What you will do:
• A. Decide whether each statement below agrees with the text on the coronavirus and anti-Asian prejudice. For each, answer yes or no and quote the words of the text that decide it. (i) Mike Pompeo began using the term "Wuhan virus" in official statements in the first week of March. (ii) The White House aide's "Kung Flu" remark was made to a New Yorker writer. (iii) Jiayang Fan was accosted by a stranger while she was walking to go shopping.
• B. Write the next part of the text on the coronavirus and anti-Asian prejudice, starting after its final sentence.

US top diplomat, Secretary of State Mike Pompeo, started to use the terms "Wuhan virus" and "Chinese coronavirus" in official statements in the first week of March, giving political cover to closet racists anxious to pin blame on China.
Trump's two-month long pretense that the virus was nothing more than the common flu was finally shaken by an undeniable outbreak in the US.
Unwilling to take blame, Trump found it useful to deflect criticism away from his own negligence by making withering use of the term "foreign virus". This incendiary term came short of tagging China directly, but by then the narrative of presumptive guilt had been well established and his own supporters were bad-mouthing China with increasing frequency.
The US leader's use of the term "foreign virus" on March 11 was eagerly picked up by his political base, and social media use of the term "surged into the tens of millions" according to the Atlantic Council's Digital Forensic Research Lab.
Anti-Asian abuse and violence on the rise
Elsewhere, prejudice was becoming more overt. A White House aide joked about the China connection, telling CBS White House reporter Weijia Jiang that it was the "Kung Flu". Around the same time, reports on social media and elsewhere described an uptick in anti-Asian abuse and violence.
New Yorker writer Jiayang Fan reported in a tweet that she was accosted by a stranger using vile, racist language when she stepped out of her front door to take out the garbage. It left her feeling afraid to even walk down the street to go shopping.

Data records:

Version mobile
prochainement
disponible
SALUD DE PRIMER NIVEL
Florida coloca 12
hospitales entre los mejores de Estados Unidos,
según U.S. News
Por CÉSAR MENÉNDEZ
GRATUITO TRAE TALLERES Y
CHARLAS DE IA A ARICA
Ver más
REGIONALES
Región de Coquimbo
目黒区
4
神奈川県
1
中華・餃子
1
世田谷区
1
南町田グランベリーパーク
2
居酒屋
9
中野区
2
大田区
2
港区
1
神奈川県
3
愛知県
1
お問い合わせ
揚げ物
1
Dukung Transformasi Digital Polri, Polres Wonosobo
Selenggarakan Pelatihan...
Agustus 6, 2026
==
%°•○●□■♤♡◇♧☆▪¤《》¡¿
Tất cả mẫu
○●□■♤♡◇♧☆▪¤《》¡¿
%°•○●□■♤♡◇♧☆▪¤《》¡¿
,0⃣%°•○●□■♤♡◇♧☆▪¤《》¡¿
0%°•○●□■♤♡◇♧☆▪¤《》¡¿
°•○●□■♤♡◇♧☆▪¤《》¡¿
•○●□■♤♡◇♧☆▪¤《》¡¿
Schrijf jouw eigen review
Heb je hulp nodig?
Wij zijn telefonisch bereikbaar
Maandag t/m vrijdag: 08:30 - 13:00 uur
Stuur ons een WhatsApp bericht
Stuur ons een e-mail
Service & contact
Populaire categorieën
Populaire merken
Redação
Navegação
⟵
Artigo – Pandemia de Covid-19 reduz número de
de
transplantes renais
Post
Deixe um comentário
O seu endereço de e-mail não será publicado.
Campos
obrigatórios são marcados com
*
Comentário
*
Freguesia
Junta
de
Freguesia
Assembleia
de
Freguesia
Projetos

Numbered responses:
• A.
(i) Yes: "started to use the terms "Wuhan virus" and "Chinese coronavirus" in official statements in the first week of March"
(ii) No: "telling CBS White House reporter Weijia Jiang that it was the "Kung Flu""
(iii) No: "she was accosted by a stranger using vile, racist language when she stepped out of her front door to take out the garbage"

• B.
Dozens, if not hundreds of such reports are now circulating on social media.
And it's only getting worse. The US president, for reasons best known to him, has been a credible defender of China on certain policy points and has generally resisted the vocal deprecations used by intemperate political advisers such as Stephen Miller, Peter Navarro, and Steve Bannon.
But looking weary in the face of mounting criticism of his failure to lead a national response to the pandemic, Trump suddenly joined the chorus of China-blamers as seen in this March 18 tweet from his official account:
"I always treated the Chinese Virus very seriously, and have done a very good job from the beginning, including my very early decision to close the 'borders' from China－against the wishes of almost all. Many lives were saved. The Fake News new narrative is disgraceful& false!"
When questioned about his injudicious use of "Chinese Virus" at a press conference later in the day, Trump doubled down in his use of the term. When Yamiche Alcindor of PBS asked him if using the term "Chinese virus" puts Asian-Americans at risk, Trump bristled: "No. Not at all. I think they would probably agree with it 100 percent. It comes from China."
The die is now cast for racial tensions to follow. Reasonable people can disagree with Beijing and its policies. Not everyone has to like Chinese food or Chinese culture. But it is inexcusable to blame a disease that knows no boundaries and afflicts all humans regardless of race or an ethnic group or a faraway nation.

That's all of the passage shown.